I really need to get back to Charles Todd's Bess Crawford series of mysteries. I read the first, A Duty to the Dead a few years ago, and already the fourth book was just published this year! My how time flies and how far behind I have gotten in some of my favorite mystery series (maybe next year will be a catch up year? Though I follow a number of different mystery authors . . . ). The Walnut Tree is actually only peripherally related to the Bess Crawford series. It is a novella, subtitled "A Holiday Tale". It focuses on a different character and Bess only makes an appearance from what I understand. I wonder if I can squeeze it into my break? I've now got several novellas sitting on top of my reading pile.

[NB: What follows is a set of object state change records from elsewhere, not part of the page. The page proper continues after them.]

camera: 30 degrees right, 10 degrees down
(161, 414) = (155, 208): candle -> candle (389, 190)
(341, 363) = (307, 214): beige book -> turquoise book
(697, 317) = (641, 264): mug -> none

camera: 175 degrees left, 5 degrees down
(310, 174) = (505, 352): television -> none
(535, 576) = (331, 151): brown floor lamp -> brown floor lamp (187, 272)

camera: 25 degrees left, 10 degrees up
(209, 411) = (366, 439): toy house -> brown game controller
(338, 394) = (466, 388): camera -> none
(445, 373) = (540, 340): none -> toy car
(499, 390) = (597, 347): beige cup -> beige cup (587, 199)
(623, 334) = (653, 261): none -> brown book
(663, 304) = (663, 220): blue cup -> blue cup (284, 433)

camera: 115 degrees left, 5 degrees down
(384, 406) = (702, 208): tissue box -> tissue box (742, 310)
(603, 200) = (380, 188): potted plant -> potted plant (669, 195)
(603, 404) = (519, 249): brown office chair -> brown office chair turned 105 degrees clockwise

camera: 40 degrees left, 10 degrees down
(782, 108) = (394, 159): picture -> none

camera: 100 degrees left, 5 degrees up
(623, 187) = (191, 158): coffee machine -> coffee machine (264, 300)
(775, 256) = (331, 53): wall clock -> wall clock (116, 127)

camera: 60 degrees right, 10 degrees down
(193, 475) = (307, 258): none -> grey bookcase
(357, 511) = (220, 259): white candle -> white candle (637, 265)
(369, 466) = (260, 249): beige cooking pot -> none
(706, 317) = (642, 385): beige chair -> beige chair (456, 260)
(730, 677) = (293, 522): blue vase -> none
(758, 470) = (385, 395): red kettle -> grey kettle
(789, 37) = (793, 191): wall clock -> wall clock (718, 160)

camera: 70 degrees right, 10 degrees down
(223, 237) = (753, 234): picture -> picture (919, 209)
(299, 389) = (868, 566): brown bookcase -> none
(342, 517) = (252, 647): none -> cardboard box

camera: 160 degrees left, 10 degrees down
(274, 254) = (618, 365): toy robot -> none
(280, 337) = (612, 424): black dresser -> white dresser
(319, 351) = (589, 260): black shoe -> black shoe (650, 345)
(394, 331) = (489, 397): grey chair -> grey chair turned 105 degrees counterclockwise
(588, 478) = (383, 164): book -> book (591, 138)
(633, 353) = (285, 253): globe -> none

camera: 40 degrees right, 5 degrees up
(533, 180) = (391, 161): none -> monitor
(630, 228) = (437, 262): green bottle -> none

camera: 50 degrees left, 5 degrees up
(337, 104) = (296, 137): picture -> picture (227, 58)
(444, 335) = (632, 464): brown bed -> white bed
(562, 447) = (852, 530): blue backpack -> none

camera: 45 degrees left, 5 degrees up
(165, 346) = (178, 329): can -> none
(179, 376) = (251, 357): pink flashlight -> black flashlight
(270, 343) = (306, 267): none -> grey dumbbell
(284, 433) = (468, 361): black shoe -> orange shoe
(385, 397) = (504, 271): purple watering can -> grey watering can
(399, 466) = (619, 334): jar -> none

In anticipation of next year's Literature and War Readalong I've already bought the first two books on the list. The Yellow Birds by Kevin Powers was just published this past year and is about the war in Iraq. I don't always like reading books war books with a contemporary setting as it's all a little too fresh in mind. Books dealing with difficult or tragic subjects are easier to take when the action is long past, but I've heard good things about this and am eager to give it a try. Geling Yan's The Flowers of War is about the invasion of Nanking, China by the Japanese in 1937. Another difficult subject but a book I am looking forward to reading as well.
When I read Rose Macaulay's Crewe Train last month I was reminded how much I like her work and that I really need to read more of it. Non-Combatants and Others was an impulse buy. It was so nicely discounted that I couldn't pass it up. It is a "pacifist novel of the First World War". I think I will pretty much read anything by her, so I'm happy to add this to my bookshelves to read a bit later.
And M.J. McGrath's White Heat is the first in the Edie Kiglatuk mysteries. It's set on Canada's Ellesmere Island in the Arctic and Edie is half Inuit (and "half outsider"). Reading Gabrielle Roy's Windflower is what actually put me in mind to read more about this part of the world.
I've decided that I am going to follow in Simon at Stuck in a Book's footsteps and try my hand at a Century of books next year. It's not really a project I am going to work hard at doing, at least initially. I'll just fill in the blanks as I read--trying to read books published in each year between 1900 and 1999. I won't be able to accomplish this in a year, but it is something I can chip away at. Just idly looking at this year's list of books I've read I could fill in at least 36 slots without even giving it a thought. So look for a new tab at the top of the page very soon.
And now a question. I'm such a mood reader and sometimes it's a particular time and place I want to read about. At the moment (well, along with my current reads that is) I am looking for a book set in New York City in the 1920s. Mystery, novel? I'm open to just about anything. I might be tempted by nonfiction (and I do have a couple of books on hand that might work), but fiction is what I think I really want at the moment. I'm scanning my own shelves but nothing quite works. Any suggestions would be appreciated.